Yarmouk teacher: following years with no pay, instructors ‘fed up with tragic state of education’

February 25, 2016

Monetary support for education in Yarmouk camp is virtually nonexistant, and teachers who have worked there for years on a volunteer basis say they cannot continue to run their classrooms without pay.

Humanitarian organizations that funded educators inside the Palestinian refugee camp stopped or scaled back their support when the Islamic State took over areas of Yarmouk in April 2015, Thuriya, a teacher there who requested anonymity tells Syria Direct’s Noura Hourani.

“All of the organizations and bodies refuse to fund us, claiming that the area is under IS control,” says Thuriya.

Even before the Islamic State’s entrance into the two-square-kilometer camp, the United Nations Reliefs and Works Agency pulled its teachers out of a UNRWA-operated school, one of three schools in Yarmouk, in December 2012 when rebels first took over.

Educators in Yarmouk occasionally receive honorariums from local charitable organizations. But they “are not enough to live on” in light of elevated prices because of the regime’s three-year long encirclement of the camp, which prevents the passage of people and goods into Damascus proper and vice-versa.

“We’re trying as best as we can to continue working in Yarmouk for the sake of the children and their right to learn,” says Thuriya.

“But there are limits to what one can take.”

Q: How are teachers faring in Yarmouk?

Teachers aren’t getting paid—no one supports them. Education in the camp is built entirely on volunteer work, seeing as UNRWA does not acknowledge Yarmouk’s teachers because they operate in an area outside regime control. There are some organizations that provide, every month, an honorarium to teachers, but that money is not enough to live on in light of the regime’s siege and high prices.

The volunteer teachers are fed up with the tragic state of education in the camp, and have called on UNRWA and other interested bodies to support the educational process there. For three years no one has responded, and the teachers have continued working as volunteers with no pay.

At the end of the day, they’ve got families and need money to put food on the table. We’re trying as best as we can to continue working for the sake of the children and their right to learn; but there are limits to what one can take. The number of volunteer teachers is getting smaller, and if education is cut off, it will be a tragedy for hundreds of students.

 Students in Yarmouk camp on Thursday. Photo courtesy of Yarmouk Camp News.

Q: Does the Islamic State support the educational process, or allow monetary support to come in from other organizations?

The Islamic State [in Yarmouk] does not involve itself at all with the educational process, or civilian affairs of any type. IS allows any organization to fund whomever they choose. But all of the organizations and bodies refuse to fund us, claiming that the area is under IS control.
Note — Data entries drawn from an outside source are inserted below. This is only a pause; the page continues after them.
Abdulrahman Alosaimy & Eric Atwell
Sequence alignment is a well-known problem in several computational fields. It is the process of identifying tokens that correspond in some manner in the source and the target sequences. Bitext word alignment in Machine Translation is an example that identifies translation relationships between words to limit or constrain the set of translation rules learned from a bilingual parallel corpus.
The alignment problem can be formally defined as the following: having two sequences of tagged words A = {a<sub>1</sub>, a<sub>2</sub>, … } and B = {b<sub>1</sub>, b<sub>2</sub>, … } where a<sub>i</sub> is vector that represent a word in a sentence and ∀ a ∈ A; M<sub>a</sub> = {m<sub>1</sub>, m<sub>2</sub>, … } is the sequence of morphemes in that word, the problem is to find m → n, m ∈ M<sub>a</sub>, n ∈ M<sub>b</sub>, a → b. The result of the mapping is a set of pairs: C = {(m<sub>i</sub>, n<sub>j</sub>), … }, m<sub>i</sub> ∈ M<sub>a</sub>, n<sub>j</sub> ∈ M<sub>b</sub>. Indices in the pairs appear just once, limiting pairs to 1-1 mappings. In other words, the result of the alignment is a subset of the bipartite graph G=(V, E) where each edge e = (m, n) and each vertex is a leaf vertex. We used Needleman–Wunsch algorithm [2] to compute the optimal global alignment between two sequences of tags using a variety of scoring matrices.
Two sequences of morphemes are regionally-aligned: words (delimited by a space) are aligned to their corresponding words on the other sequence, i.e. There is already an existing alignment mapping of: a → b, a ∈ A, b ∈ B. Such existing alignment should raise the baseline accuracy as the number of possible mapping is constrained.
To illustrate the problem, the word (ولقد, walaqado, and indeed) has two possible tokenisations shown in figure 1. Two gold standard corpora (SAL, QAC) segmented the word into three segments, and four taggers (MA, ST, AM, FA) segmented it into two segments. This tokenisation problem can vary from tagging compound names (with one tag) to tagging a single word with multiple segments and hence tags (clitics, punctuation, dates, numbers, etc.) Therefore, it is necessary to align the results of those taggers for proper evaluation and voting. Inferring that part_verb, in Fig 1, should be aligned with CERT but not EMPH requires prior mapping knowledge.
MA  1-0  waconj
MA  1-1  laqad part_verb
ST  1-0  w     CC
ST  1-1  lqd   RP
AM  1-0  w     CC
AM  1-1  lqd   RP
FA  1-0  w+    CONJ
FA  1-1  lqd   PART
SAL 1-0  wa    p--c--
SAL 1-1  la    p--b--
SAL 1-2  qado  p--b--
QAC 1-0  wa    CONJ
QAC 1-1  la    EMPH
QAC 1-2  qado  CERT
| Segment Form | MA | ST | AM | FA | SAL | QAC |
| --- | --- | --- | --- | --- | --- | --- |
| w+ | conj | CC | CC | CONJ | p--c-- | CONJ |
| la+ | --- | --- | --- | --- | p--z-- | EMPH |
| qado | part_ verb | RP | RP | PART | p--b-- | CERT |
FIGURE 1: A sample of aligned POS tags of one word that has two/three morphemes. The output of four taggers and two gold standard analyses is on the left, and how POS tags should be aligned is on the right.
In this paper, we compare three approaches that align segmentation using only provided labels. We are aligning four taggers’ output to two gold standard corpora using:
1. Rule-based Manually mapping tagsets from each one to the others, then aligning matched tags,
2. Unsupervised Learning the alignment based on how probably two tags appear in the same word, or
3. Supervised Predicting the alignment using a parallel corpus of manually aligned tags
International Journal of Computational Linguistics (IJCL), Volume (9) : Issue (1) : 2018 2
There is monetary support in nearby districts such as Babila and Yelda, and teachers there receive monthly salaries. This state of affairs has forced many teachers to leave Yarmouk and look for work elsewhere in order to put food on the table.
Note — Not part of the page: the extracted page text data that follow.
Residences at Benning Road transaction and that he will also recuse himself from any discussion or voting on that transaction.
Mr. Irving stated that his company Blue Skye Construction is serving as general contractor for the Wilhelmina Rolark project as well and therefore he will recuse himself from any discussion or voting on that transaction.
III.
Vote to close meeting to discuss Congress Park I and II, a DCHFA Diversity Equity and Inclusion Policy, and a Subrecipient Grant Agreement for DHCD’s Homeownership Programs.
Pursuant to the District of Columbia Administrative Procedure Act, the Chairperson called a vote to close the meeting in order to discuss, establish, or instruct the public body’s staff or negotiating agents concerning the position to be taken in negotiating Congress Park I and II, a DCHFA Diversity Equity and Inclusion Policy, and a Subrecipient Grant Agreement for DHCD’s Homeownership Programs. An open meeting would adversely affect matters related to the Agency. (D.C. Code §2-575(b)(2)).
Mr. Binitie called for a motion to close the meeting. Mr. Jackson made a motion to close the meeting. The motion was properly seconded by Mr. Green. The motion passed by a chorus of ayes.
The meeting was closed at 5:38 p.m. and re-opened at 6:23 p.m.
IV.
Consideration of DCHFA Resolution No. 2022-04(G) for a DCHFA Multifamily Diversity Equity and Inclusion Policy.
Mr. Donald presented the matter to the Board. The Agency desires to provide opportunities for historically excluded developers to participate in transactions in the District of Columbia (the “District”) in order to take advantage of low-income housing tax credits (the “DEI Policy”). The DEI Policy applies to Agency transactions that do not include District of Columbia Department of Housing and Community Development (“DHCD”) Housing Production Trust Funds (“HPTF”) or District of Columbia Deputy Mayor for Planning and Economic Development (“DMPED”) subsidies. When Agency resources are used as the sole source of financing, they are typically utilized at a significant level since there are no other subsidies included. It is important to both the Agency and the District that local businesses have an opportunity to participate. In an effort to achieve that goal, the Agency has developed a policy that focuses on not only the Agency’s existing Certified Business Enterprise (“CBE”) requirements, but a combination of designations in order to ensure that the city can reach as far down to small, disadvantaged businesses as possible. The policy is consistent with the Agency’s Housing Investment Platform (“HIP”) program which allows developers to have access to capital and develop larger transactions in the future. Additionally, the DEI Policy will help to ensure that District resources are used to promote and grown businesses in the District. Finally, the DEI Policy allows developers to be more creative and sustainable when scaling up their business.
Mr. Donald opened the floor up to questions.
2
Q: What sorts of difficulties do students and teachers in Yarmouk face?

High school students have to deal with a lack of teachers. There is little electricity, water, and firewood for heating classrooms. Some [humanitarian] organizations help to cover our needs from time to time according to their abilities.

It’s difficult to secure teachers specialized in English, math and physics. Teachers buy pens with their own money.

In short, the state of education in the camp is poor and does not encourage students to study, or families to send their students to school. Some families have in fact stopped doing so.